Scheele35, You are smart man, and your going to be adding refining to your education, and gold to your poke, Hoke's will walk you through experiments with acids and metals, doing these will help you to get some lab work in and besides sometimes that is the funniest part of refining is seeing the acids change beautiful colors, and discovering what it is composed of. Really your making a good choice, and you are not wasting your time studying (to not study you would have not only wasted much time but valuable metals to boot).

Ask question when you do not understand something, keep us posted on how your doing, soon you will be helping the new guy (and telling him to read HOKE).

Also the post welcoming the new guy, it has some things to get you started like the general reaction list, and of course you know about laser Steve's web site and video's, or GSP's electronic book on silver refining.


----------



## Palladium (Sep 26, 2011)

The best piece of advice i would give you besides read Hoke would be to lose Shor's phone number and throw anything away they sent you. 

Welcome to the forum.


----------



## Harold_V (Sep 26, 2011)

Scheele35 said:


> I will do as you say and cement out with copper. I have read Hokes book obviously not enough because I still chose to process this way. I really appreciate everyone's time answering my questions.

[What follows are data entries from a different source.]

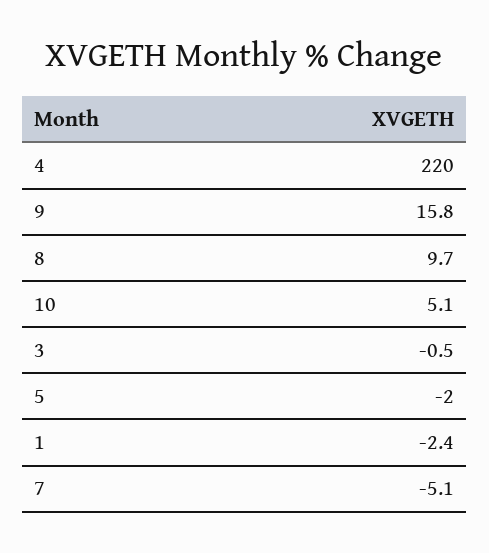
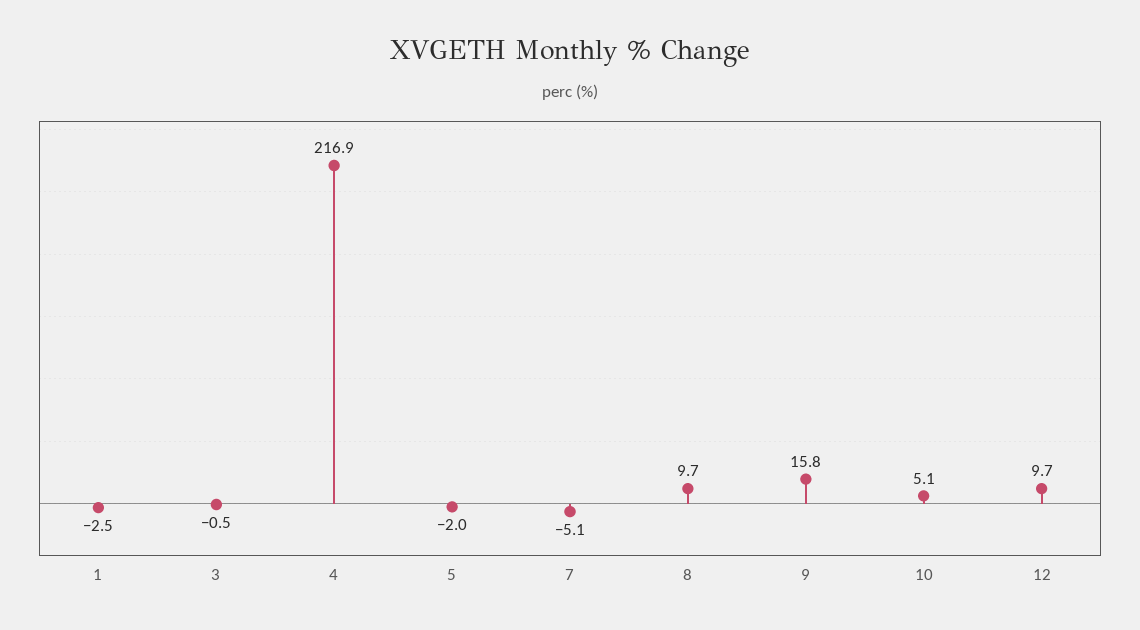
  {
-   "4": 220,
+   "4": 216.9,
    "9": 15.8,
    "8": 9.7,
    "10": 5.1,
    "3": -0.5,
    "5": -2,
-   "1": -2.4,
+   "1": -2.5,
-   "7": -5.1
+   "7": -5.1,
+   "12": 9.7
  }

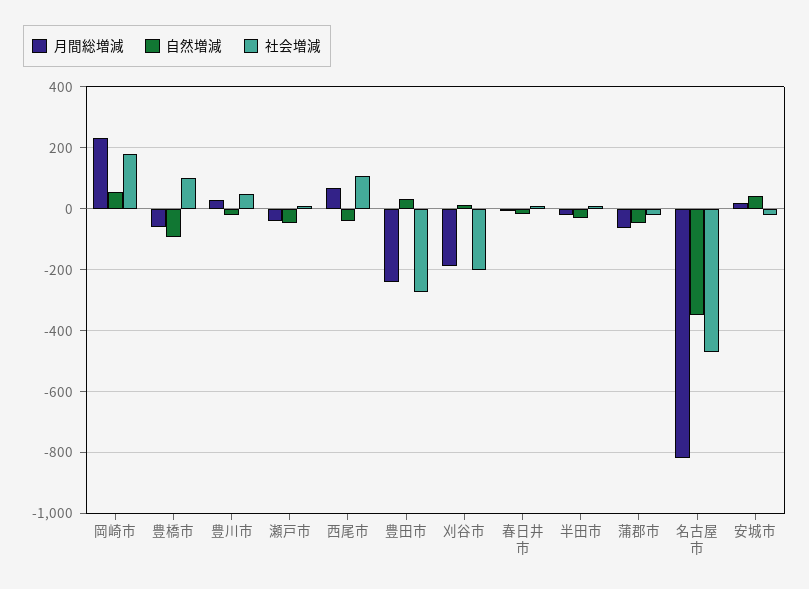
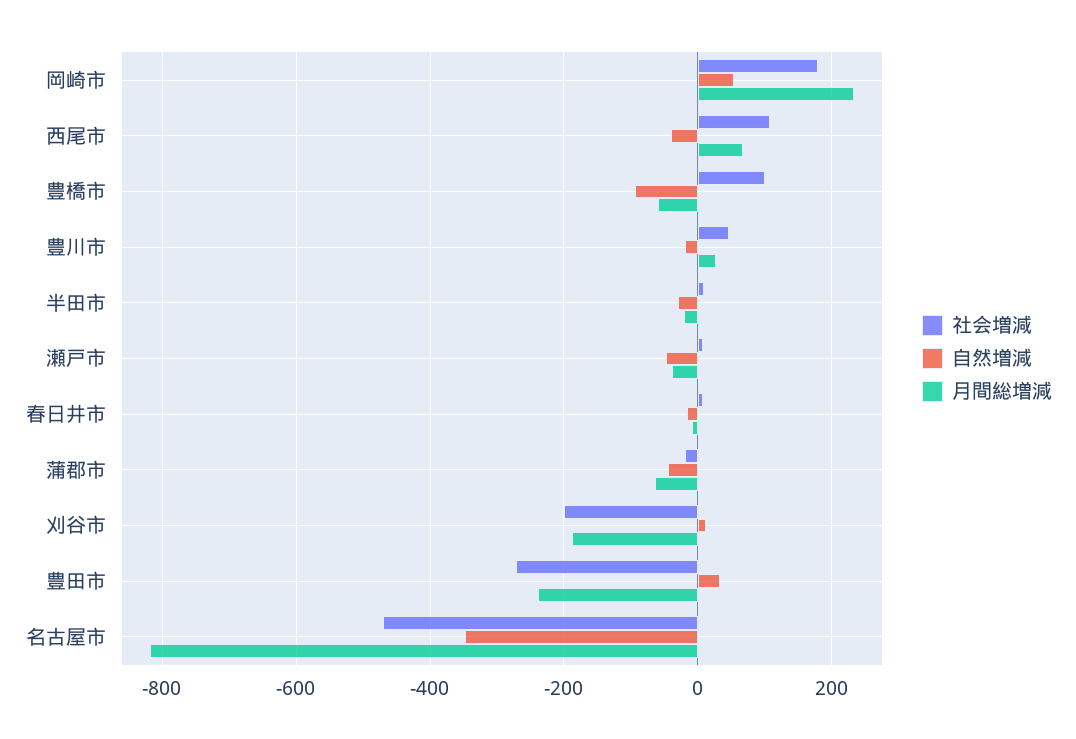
  {
    "月間総増減": {
      "岡崎市": 240,
      "豊橋市": -60,
      "豊川市": 20,
      "瀬戸市": -40,
      "西尾市": 60,
      "豊田市": -240,
      "刈谷市": -180,
      "春日井市": 0,
      "半田市": -20,
      "蒲郡市": -60,
-     "名古屋市": -820,
+     "名古屋市": -820
-     "安城市": 20
    },
    "自然増減": {
      "岡崎市": 60,
      "豊橋市": -100,
      "豊川市": -20,
      "瀬戸市": -40,
      "西尾市": -40,
      "豊田市": 40,
      "刈谷市": 20,
      "春日井市": -20,
      "半田市": -40,
      "蒲郡市": -40,
-     "名古屋市": -340,
+     "名古屋市": -340
-     "安城市": 40
    },
    "社会増減": {
      "岡崎市": 180,
      "豊橋市": 100,
      "豊川市": 40,
      "瀬戸市": 0,
      "西尾市": 100,
      "豊田市": -280,
      "刈谷市": -200,
      "春日井市": 0,
      "半田市": 20,
      "蒲郡市": -20,
-     "名古屋市": -480,
+     "名古屋市": -480
-     "安城市": -20
    }
  }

You are not alone. It is common for those that hope to recover gold to seek a shortcut---but there are none. You will come to understand that you have been duped by these people. In many cases, they'd rather see you fail than admit they don't know, themselves. It's a human type of reaction, generally from people of questionable character. I've known many in my years. 

What you've done, thus far, is, in effect, look for your lost wallet where the light was strongest, not where it was lost. You also have appeared to seek support of an ill-thought concept instead of accepting the fact that you are mislead. 

My advice? Do as butcher has advised. He is amongst the most logical people on this forum and has nothing in mind but your best interest. Cement the values with copper, then learn proper techniques before venturing forth again. Also, lose the notion that you can recover plated values by dissolution in AR---because the problems created by base metals will be no end to grief. You would be far better served to study a sulfuric stripping cell if you intend to stick with non-ferrous plated materials. 

Harold


----------